While scientists thought that human phagocytes merely transported foreign material throughout the body, and therefore spread disease, Metchnikoff realized they performed a protective function. He recognized that the human white blood cells and the starfish phagocytes were embryologically homologous, both being derived from the mesoderm layer of cells. He concluded that the human cells cleared the body of disease-causing organisms. In 1884, he injected infected blood under the skin of a frog and demonstrated that white blood cells in higher animals served a similar function as those in starfish larvae. The scientific community, however, still did not accept his idea that phagocytic cells fought off infections.
Metchnikoff was twice widowed.
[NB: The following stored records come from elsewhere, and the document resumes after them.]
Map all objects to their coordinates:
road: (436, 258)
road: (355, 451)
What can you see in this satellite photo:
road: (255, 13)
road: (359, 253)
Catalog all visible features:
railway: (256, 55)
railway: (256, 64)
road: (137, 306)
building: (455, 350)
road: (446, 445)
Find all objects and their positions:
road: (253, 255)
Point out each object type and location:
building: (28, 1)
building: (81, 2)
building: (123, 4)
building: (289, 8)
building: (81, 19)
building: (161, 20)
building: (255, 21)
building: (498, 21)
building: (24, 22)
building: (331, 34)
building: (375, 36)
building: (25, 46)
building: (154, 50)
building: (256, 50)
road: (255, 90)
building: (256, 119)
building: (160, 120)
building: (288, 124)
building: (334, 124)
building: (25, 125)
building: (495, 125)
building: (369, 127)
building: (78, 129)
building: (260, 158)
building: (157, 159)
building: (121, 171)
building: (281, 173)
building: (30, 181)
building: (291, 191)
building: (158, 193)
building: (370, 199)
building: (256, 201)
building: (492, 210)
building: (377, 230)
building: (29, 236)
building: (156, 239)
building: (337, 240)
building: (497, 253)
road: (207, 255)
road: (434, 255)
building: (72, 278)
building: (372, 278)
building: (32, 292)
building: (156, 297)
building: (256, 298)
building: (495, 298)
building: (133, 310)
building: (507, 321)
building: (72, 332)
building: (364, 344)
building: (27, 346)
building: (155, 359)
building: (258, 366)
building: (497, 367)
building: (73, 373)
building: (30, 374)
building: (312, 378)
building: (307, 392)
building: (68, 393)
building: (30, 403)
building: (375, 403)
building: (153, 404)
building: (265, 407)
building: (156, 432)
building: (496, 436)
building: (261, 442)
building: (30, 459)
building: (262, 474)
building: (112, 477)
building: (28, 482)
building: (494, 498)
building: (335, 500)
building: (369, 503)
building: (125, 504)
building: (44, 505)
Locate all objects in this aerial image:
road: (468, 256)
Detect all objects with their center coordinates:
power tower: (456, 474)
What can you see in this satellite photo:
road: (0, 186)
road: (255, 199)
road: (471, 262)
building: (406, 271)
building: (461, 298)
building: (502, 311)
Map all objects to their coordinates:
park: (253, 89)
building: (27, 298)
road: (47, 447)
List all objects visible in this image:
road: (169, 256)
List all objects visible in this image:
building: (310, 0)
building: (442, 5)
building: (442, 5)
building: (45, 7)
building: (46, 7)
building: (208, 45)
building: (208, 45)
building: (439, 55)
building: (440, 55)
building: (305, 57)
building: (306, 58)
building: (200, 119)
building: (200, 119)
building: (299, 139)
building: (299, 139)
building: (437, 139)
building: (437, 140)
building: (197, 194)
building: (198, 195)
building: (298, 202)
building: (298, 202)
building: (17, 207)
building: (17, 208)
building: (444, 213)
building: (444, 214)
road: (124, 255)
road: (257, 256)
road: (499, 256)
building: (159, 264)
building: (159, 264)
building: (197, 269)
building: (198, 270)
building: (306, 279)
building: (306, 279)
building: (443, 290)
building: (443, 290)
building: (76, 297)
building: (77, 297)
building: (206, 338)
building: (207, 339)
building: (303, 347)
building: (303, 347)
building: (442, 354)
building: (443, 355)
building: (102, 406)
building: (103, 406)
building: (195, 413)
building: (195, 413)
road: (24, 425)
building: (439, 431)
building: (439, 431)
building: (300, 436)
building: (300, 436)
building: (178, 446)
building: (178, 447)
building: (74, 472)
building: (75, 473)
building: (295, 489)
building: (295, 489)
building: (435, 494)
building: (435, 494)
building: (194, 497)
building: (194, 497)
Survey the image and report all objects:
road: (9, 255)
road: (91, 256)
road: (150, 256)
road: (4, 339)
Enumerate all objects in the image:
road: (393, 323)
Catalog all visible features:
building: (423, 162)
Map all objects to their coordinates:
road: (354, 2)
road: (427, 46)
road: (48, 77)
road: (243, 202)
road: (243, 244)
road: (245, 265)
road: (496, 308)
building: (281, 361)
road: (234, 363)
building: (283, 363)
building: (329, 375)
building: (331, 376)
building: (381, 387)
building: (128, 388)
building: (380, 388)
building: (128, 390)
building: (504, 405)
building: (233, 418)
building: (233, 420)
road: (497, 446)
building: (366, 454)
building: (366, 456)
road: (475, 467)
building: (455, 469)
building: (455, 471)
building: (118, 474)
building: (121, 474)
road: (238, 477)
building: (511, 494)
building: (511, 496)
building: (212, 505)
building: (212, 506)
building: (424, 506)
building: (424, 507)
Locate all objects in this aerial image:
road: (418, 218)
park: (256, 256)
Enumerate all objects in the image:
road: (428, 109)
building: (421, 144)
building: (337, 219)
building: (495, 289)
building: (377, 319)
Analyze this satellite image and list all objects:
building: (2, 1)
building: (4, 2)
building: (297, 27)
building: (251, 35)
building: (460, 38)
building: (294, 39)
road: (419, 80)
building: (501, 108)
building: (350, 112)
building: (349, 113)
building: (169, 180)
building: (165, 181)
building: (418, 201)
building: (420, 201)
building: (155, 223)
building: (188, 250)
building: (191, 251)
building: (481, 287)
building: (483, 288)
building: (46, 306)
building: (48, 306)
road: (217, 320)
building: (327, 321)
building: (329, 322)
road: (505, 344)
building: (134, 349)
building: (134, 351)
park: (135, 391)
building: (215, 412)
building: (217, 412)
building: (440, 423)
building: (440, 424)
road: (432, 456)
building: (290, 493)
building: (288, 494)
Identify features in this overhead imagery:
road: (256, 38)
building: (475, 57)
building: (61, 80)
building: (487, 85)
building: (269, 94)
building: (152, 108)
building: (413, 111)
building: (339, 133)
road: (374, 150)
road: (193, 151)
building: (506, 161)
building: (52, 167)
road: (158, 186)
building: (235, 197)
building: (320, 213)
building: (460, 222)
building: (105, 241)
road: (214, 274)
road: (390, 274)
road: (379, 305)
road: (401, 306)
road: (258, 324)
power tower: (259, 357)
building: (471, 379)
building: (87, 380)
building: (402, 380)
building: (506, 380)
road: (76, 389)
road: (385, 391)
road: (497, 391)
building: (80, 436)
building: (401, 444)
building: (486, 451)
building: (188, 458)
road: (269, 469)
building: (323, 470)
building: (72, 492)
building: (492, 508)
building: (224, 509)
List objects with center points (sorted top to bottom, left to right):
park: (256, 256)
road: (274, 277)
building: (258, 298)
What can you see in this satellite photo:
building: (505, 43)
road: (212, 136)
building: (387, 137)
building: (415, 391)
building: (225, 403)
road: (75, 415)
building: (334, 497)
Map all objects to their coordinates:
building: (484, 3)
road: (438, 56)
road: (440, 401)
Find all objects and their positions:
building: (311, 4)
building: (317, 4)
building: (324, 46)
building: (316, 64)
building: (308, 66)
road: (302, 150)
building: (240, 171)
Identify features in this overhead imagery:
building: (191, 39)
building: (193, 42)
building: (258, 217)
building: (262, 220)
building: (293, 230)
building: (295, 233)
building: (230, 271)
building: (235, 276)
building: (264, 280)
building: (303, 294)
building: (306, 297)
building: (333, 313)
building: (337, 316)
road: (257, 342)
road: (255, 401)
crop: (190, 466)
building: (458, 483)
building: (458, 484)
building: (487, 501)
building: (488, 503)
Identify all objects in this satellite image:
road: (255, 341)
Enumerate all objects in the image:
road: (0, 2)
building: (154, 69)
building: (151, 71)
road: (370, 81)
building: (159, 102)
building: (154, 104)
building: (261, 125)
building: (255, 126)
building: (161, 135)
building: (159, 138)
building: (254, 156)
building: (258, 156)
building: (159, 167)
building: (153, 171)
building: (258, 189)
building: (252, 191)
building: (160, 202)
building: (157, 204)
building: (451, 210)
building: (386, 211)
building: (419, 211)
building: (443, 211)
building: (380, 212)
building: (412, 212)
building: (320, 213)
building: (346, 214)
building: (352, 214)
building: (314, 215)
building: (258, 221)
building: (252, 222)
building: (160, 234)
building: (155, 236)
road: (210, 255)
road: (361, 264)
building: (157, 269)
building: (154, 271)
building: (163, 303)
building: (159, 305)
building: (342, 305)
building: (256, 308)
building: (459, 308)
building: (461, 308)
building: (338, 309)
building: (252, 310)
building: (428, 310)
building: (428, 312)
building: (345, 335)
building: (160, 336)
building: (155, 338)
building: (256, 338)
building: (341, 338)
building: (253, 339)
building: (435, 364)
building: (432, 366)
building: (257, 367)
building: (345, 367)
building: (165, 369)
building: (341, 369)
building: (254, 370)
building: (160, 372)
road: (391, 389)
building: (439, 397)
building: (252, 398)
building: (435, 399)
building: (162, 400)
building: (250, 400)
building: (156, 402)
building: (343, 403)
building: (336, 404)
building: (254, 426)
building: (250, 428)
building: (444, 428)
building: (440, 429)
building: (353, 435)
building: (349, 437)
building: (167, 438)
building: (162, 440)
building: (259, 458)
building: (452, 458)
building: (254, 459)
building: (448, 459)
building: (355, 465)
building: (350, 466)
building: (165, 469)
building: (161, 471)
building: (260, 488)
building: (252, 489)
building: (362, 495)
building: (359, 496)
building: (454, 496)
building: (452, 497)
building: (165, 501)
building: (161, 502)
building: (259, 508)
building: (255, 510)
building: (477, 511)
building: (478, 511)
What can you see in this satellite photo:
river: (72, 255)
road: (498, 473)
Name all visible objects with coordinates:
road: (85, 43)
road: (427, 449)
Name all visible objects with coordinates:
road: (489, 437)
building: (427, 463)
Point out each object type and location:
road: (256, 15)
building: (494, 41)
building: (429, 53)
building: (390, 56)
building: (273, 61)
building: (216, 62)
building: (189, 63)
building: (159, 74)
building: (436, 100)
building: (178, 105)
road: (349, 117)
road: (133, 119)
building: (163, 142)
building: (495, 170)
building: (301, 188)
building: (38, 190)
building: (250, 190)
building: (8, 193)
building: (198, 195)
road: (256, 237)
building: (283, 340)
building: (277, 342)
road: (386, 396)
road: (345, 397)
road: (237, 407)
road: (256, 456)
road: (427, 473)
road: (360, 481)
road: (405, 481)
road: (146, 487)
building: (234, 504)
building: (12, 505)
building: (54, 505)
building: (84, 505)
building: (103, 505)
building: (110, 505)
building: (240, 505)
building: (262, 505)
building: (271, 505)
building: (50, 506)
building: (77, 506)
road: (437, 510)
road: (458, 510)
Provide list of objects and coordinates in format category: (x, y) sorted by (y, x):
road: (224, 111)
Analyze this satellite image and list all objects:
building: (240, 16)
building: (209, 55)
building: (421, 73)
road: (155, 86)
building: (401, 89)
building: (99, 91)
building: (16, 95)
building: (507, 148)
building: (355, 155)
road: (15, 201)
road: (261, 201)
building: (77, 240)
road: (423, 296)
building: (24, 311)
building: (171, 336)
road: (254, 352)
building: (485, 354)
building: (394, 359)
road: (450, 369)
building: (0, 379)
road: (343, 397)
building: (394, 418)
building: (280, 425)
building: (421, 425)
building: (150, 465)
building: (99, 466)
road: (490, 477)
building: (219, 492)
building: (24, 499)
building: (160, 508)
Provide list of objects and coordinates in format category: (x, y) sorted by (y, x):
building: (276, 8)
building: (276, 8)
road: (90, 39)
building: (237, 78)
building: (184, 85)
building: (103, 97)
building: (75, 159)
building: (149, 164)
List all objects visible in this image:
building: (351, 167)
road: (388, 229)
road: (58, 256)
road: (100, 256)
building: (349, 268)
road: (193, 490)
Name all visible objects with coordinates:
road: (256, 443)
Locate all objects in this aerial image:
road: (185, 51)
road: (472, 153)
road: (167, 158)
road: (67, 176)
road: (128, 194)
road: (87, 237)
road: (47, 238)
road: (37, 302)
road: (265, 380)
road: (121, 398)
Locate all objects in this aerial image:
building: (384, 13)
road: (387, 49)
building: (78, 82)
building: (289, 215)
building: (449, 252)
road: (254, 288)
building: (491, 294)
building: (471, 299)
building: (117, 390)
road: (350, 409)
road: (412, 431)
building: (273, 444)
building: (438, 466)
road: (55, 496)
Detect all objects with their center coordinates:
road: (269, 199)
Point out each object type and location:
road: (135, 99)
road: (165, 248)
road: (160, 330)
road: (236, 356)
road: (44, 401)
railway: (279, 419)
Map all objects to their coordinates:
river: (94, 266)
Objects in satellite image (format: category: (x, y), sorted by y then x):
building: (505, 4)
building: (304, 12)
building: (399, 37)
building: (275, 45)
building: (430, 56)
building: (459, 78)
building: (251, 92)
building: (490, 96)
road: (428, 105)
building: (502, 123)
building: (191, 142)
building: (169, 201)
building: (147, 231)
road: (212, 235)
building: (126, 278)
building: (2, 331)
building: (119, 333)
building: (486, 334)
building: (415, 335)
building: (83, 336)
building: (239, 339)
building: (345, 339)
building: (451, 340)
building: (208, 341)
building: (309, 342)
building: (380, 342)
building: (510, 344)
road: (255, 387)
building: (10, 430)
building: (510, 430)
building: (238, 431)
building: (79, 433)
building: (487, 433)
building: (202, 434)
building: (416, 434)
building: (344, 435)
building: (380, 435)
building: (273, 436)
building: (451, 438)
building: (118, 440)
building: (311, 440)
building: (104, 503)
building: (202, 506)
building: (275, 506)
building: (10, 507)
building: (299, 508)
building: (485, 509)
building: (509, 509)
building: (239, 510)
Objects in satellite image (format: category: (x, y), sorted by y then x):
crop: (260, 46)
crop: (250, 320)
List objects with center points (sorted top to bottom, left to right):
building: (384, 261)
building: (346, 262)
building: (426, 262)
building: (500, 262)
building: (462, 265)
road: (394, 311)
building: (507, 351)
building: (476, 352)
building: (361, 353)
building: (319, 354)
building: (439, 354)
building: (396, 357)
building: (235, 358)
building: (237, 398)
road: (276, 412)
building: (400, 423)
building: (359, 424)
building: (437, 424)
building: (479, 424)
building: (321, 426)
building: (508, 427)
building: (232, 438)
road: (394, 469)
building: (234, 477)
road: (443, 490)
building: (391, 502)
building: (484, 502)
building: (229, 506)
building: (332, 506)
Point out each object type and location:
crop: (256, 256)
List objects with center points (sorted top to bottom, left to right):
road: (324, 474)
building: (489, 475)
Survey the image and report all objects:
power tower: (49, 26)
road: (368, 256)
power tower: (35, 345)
Metchnikoff returned to Odessa in 1886 and became the director of the Bacteriological Institute. He continued his research on phagocytes in animals and pursued vaccines for chicken cholera and sheep anthrax. Hounded by scientists and the press because of his lack of medical training, Metchnikoff fled Russia a year later. A chance meeting with French scientist Louis Pasteur led to a position as the director of a new laboratory at the Pasteur Institute in Paris. There, he continued his study of phagocytosis for the next twenty-eight years.
But conflict with his fellow scientists continued to follow him. Many scientists asserted that antibodies triggered the body's immune response to infection. Metchnikoff accepted the existence of antibodies but insisted that phagocytic cells represented another important arm of the immune system. His work at the Pasteur Institute led to many fundamental discoveries about the immune response, and one of his students, Jules Bordet, contributed important insights into the nature of complement, a system of antimicrobial enzymes triggered by antibodies. Metchnikoff received the Nobel Prize for physiology and medicine in 1908 jointly with Paul Ehrlich for their pioneering work in immunology.
Metchnikoff's interest in immunity ultimately led to a series of unscientific writings on aging and death. On July 15, 1916, after a series of heart attacks, Metchnikoff died in Paris at the age of 71. He was a member of the French Academy of Medicine, the Swedish Medical Society, and the Royal Society of London, from which he received the Copley Medal. He also received an honorary doctorate from Cambridge University.